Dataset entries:
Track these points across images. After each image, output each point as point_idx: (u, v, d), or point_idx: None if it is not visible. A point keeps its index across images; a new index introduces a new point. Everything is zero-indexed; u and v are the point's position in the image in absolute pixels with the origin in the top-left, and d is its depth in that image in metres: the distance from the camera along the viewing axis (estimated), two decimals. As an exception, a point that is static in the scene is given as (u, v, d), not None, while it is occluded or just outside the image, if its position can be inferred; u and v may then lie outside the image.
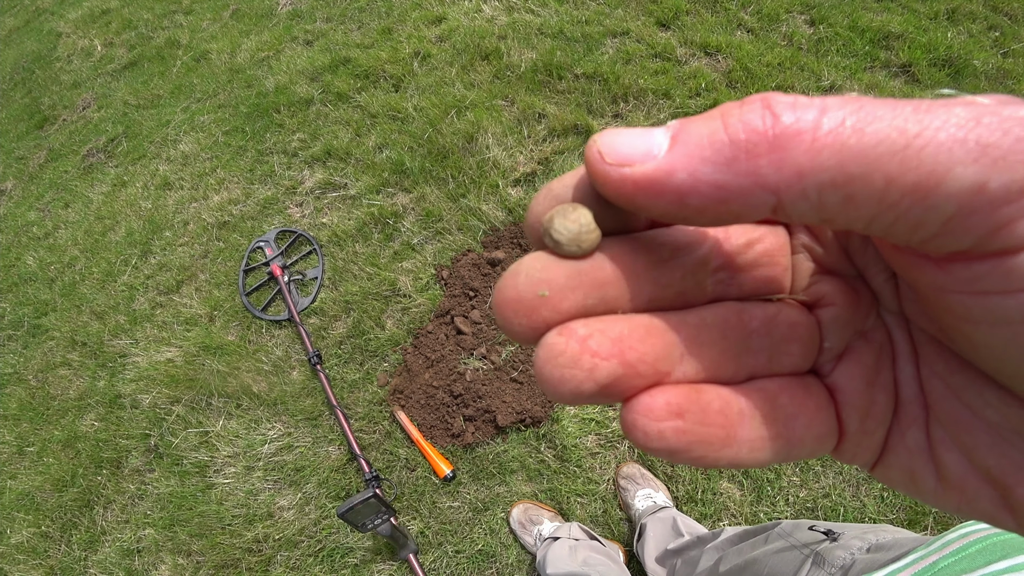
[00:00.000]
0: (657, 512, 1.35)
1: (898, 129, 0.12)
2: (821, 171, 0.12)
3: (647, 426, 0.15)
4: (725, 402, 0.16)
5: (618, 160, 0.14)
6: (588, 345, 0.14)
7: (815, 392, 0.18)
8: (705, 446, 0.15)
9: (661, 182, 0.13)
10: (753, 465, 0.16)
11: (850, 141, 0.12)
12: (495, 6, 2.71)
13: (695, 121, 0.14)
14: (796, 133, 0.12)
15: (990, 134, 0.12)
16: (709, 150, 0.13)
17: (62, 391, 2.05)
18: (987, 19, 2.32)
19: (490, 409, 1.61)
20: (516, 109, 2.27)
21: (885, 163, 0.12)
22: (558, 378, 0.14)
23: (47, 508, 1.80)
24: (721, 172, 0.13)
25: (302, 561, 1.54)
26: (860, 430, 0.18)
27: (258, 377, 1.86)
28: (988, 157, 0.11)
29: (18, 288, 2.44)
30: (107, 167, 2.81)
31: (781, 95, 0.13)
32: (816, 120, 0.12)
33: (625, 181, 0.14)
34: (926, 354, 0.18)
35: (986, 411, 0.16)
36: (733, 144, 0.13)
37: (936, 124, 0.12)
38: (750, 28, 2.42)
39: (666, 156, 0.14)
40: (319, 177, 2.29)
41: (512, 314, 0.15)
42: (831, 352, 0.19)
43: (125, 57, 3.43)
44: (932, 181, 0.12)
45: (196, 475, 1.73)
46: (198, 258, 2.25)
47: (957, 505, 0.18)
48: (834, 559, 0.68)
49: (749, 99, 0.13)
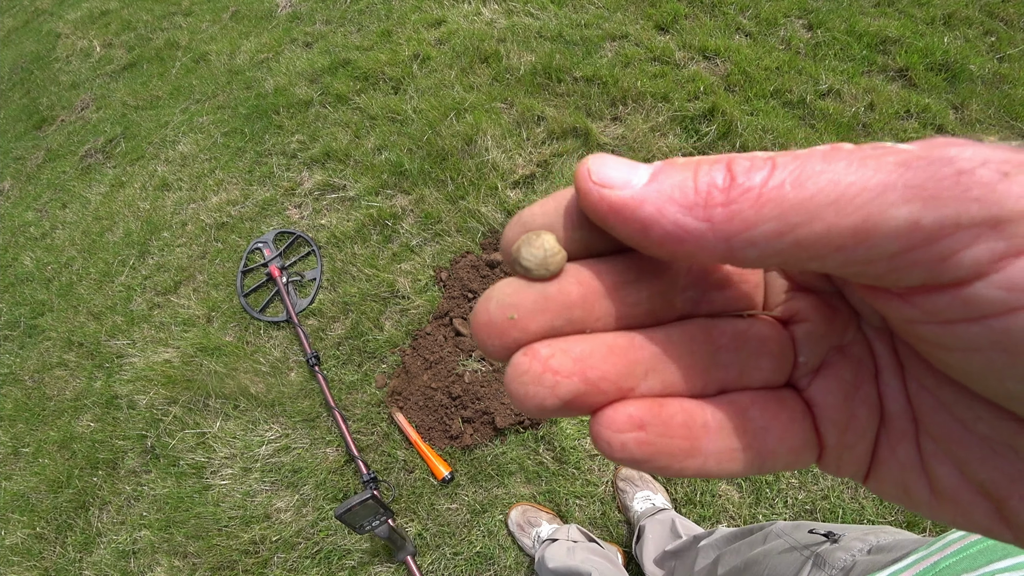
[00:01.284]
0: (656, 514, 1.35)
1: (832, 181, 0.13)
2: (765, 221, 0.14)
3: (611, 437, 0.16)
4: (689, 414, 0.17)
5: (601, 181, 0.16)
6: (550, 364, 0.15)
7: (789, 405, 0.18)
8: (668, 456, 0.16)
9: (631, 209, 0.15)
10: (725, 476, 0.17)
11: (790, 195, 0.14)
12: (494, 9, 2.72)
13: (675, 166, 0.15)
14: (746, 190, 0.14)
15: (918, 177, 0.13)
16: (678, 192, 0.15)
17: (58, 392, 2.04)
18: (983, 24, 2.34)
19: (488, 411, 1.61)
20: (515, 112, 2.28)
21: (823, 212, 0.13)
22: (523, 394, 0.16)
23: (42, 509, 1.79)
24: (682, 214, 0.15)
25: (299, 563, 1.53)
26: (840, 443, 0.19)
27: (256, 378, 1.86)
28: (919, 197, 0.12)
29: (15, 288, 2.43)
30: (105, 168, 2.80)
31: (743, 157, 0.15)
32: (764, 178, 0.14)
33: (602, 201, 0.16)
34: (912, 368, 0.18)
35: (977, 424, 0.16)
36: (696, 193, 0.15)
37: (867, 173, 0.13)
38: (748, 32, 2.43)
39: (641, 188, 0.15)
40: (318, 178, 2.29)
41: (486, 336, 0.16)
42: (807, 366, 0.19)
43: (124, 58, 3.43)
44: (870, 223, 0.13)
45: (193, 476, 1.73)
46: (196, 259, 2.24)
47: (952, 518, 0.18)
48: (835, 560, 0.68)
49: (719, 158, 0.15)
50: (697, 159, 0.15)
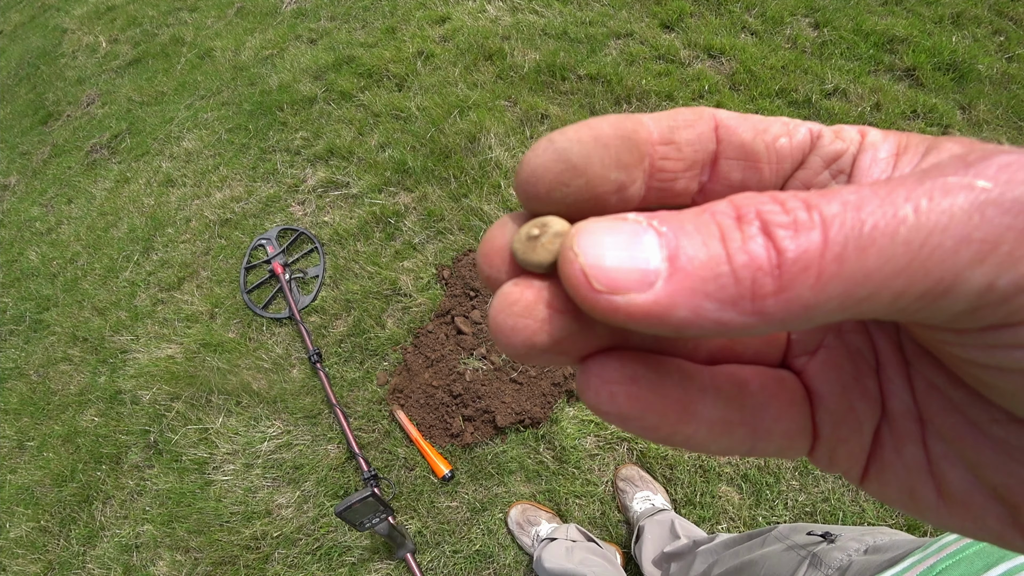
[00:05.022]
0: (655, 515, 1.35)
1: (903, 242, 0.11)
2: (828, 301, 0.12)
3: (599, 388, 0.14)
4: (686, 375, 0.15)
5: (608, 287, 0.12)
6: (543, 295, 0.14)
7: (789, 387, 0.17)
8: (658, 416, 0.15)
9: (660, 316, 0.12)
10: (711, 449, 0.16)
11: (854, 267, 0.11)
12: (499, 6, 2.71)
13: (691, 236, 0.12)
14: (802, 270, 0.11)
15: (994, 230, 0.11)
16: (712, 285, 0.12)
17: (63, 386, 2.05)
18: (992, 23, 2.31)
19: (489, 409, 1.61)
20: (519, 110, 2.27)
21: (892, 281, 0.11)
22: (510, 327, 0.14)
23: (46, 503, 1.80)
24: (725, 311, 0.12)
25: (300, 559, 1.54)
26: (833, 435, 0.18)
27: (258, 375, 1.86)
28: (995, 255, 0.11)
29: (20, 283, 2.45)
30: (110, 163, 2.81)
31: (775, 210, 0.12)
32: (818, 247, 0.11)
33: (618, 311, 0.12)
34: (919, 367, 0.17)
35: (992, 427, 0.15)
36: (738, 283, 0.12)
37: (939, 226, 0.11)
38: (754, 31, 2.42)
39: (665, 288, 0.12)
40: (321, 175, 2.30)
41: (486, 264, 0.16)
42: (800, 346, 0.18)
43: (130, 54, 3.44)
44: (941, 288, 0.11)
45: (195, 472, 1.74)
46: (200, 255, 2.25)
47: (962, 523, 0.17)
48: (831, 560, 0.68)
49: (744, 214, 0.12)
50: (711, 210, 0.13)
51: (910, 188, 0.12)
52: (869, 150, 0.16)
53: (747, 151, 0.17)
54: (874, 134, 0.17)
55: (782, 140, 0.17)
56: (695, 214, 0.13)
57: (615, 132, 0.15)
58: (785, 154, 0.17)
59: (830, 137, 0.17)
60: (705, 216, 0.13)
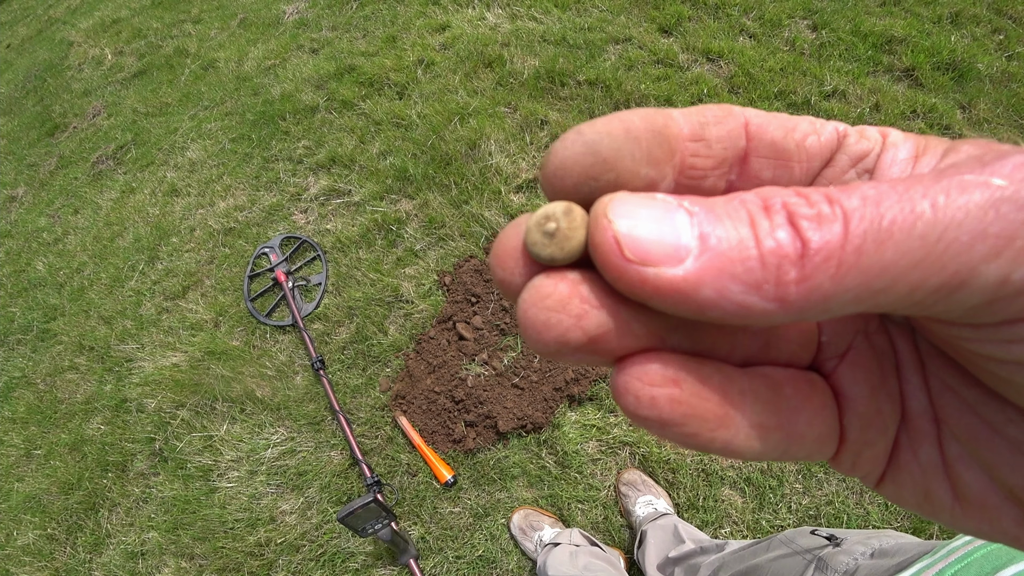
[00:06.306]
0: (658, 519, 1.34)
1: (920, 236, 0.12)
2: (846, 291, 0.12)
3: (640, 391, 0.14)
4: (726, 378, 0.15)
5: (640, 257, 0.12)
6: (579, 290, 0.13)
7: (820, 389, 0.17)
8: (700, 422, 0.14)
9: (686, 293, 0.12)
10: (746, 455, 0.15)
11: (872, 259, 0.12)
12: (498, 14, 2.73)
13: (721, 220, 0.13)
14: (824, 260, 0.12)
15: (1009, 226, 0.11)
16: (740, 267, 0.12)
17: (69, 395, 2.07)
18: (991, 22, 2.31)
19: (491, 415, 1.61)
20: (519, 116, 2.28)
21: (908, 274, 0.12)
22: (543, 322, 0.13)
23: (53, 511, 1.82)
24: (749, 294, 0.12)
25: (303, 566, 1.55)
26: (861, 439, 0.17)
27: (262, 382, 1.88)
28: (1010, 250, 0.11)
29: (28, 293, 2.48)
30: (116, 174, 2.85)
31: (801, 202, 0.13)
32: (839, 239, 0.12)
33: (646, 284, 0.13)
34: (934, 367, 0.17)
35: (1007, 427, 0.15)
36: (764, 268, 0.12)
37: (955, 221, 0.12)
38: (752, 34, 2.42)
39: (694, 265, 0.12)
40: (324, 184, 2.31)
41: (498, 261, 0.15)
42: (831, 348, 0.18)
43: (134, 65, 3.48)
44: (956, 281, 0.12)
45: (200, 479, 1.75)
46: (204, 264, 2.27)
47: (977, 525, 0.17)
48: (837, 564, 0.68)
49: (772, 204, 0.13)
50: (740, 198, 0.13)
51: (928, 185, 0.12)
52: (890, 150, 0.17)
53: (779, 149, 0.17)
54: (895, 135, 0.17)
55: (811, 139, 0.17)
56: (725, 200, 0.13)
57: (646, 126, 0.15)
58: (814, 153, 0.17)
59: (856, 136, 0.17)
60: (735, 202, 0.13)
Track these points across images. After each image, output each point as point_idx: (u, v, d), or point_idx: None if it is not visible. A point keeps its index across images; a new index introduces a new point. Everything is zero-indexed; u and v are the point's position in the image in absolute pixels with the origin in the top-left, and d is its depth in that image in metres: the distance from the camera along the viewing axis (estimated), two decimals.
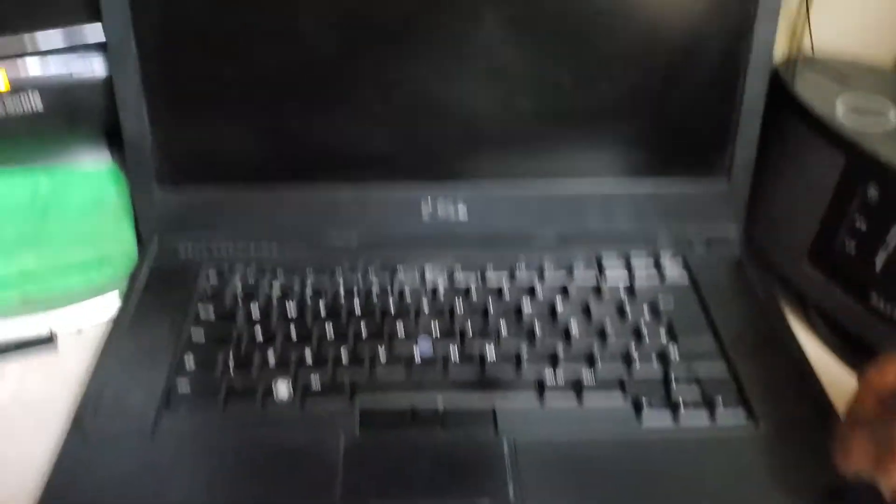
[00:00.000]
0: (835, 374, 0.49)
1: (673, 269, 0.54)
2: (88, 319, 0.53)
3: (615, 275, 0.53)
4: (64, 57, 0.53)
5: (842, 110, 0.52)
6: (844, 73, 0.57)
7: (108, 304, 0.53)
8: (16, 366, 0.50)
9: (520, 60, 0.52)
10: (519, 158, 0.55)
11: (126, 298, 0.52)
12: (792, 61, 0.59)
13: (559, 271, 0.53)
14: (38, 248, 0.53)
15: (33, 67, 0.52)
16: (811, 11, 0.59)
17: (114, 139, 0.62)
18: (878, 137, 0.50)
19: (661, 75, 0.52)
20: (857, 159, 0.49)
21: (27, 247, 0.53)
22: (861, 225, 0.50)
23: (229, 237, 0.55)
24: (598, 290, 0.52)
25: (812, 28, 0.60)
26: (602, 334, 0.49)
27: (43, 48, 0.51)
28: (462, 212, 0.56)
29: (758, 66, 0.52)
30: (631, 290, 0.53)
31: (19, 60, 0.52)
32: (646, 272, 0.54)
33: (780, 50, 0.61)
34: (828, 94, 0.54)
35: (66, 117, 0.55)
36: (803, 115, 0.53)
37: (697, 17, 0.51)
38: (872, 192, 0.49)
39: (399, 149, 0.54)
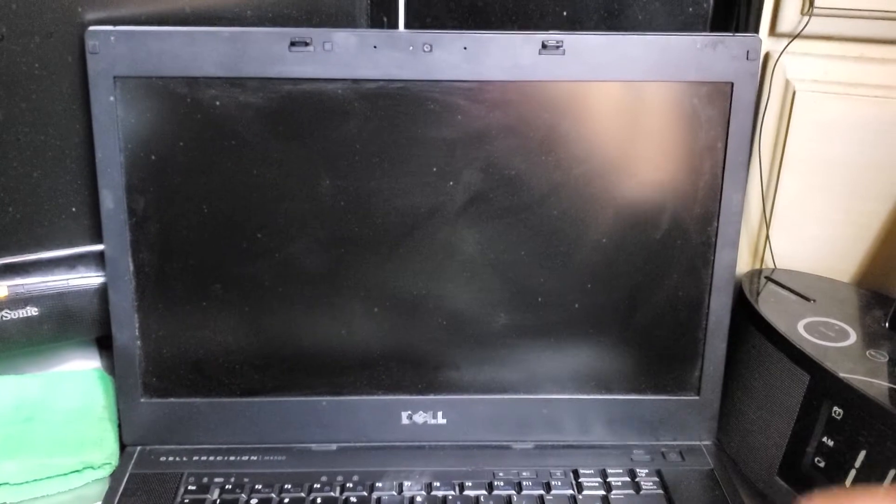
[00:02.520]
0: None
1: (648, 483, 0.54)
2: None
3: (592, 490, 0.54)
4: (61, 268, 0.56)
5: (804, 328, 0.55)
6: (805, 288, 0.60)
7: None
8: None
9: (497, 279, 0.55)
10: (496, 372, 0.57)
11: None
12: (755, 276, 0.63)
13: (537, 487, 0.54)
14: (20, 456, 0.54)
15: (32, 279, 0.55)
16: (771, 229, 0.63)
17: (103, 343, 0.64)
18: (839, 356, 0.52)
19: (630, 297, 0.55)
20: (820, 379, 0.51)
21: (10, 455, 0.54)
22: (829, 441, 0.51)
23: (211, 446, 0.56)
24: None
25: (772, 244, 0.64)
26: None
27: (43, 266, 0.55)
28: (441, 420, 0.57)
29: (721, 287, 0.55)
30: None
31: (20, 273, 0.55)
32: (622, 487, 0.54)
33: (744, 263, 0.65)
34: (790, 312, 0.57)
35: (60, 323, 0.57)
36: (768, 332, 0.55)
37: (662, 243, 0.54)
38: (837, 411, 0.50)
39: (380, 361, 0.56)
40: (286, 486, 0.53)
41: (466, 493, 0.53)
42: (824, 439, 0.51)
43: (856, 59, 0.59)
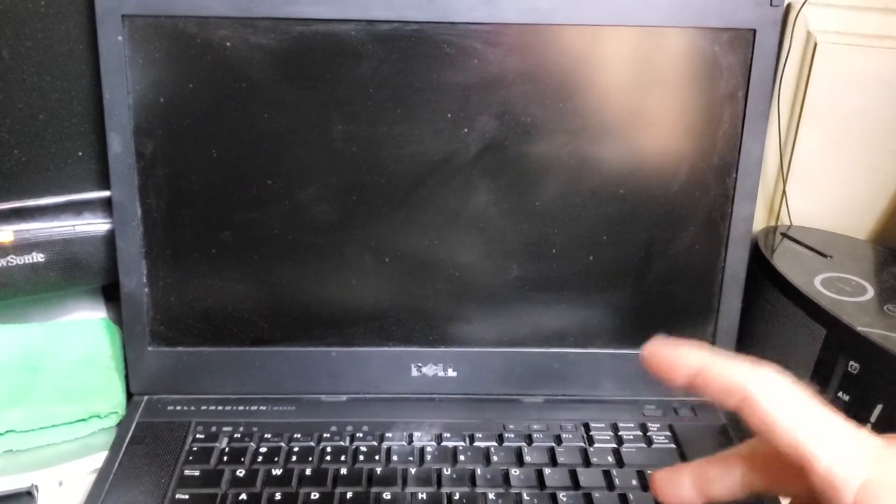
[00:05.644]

EXERCISE: Output should consist of the lines above from the one with "22: (558, 378, 0.14)" down to the one with "50: (697, 159, 0.15)", exact and without pictures.

SOLUTION TO THE EXERCISE:
22: (558, 378, 0.14)
23: (47, 508, 1.80)
24: (721, 172, 0.13)
25: (302, 561, 1.54)
26: (860, 430, 0.18)
27: (258, 377, 1.86)
28: (988, 157, 0.11)
29: (18, 288, 2.44)
30: (107, 167, 2.81)
31: (781, 95, 0.13)
32: (816, 120, 0.12)
33: (625, 181, 0.14)
34: (926, 354, 0.18)
35: (986, 411, 0.16)
36: (733, 144, 0.13)
37: (936, 124, 0.12)
38: (750, 28, 2.42)
39: (666, 156, 0.14)
40: (319, 177, 2.29)
41: (512, 314, 0.15)
42: (831, 352, 0.19)
43: (125, 57, 3.43)
44: (932, 181, 0.12)
45: (196, 475, 1.73)
46: (198, 258, 2.25)
47: (957, 505, 0.18)
48: (834, 559, 0.68)
49: (749, 99, 0.13)
[00:01.284]
0: (656, 514, 1.35)
1: (832, 181, 0.13)
2: (765, 221, 0.14)
3: (611, 437, 0.16)
4: (689, 414, 0.17)
5: (601, 181, 0.16)
6: (550, 364, 0.15)
7: (789, 405, 0.18)
8: (668, 456, 0.16)
9: (631, 209, 0.15)
10: (725, 476, 0.17)
11: (790, 195, 0.14)
12: (494, 9, 2.72)
13: (675, 166, 0.15)
14: (746, 190, 0.14)
15: (918, 177, 0.13)
16: (678, 192, 0.15)
17: (58, 392, 2.04)
18: (983, 24, 2.34)
19: (488, 411, 1.61)
20: (515, 112, 2.28)
21: (823, 212, 0.13)
22: (523, 394, 0.16)
23: (42, 509, 1.79)
24: (682, 214, 0.15)
25: (299, 563, 1.53)
26: (840, 443, 0.19)
27: (256, 378, 1.86)
28: (919, 197, 0.12)
29: (15, 288, 2.43)
30: (105, 168, 2.80)
31: (743, 157, 0.15)
32: (764, 178, 0.14)
33: (602, 201, 0.16)
34: (912, 368, 0.18)
35: (977, 424, 0.16)
36: (696, 193, 0.15)
37: (867, 173, 0.13)
38: (748, 32, 2.43)
39: (641, 188, 0.15)
40: (318, 178, 2.29)
41: (486, 336, 0.16)
42: (807, 366, 0.19)
43: (124, 58, 3.43)
44: (870, 223, 0.13)
45: (193, 476, 1.73)
46: (196, 259, 2.24)
47: (952, 518, 0.18)
48: (835, 560, 0.68)
49: (719, 158, 0.15)
50: (697, 159, 0.15)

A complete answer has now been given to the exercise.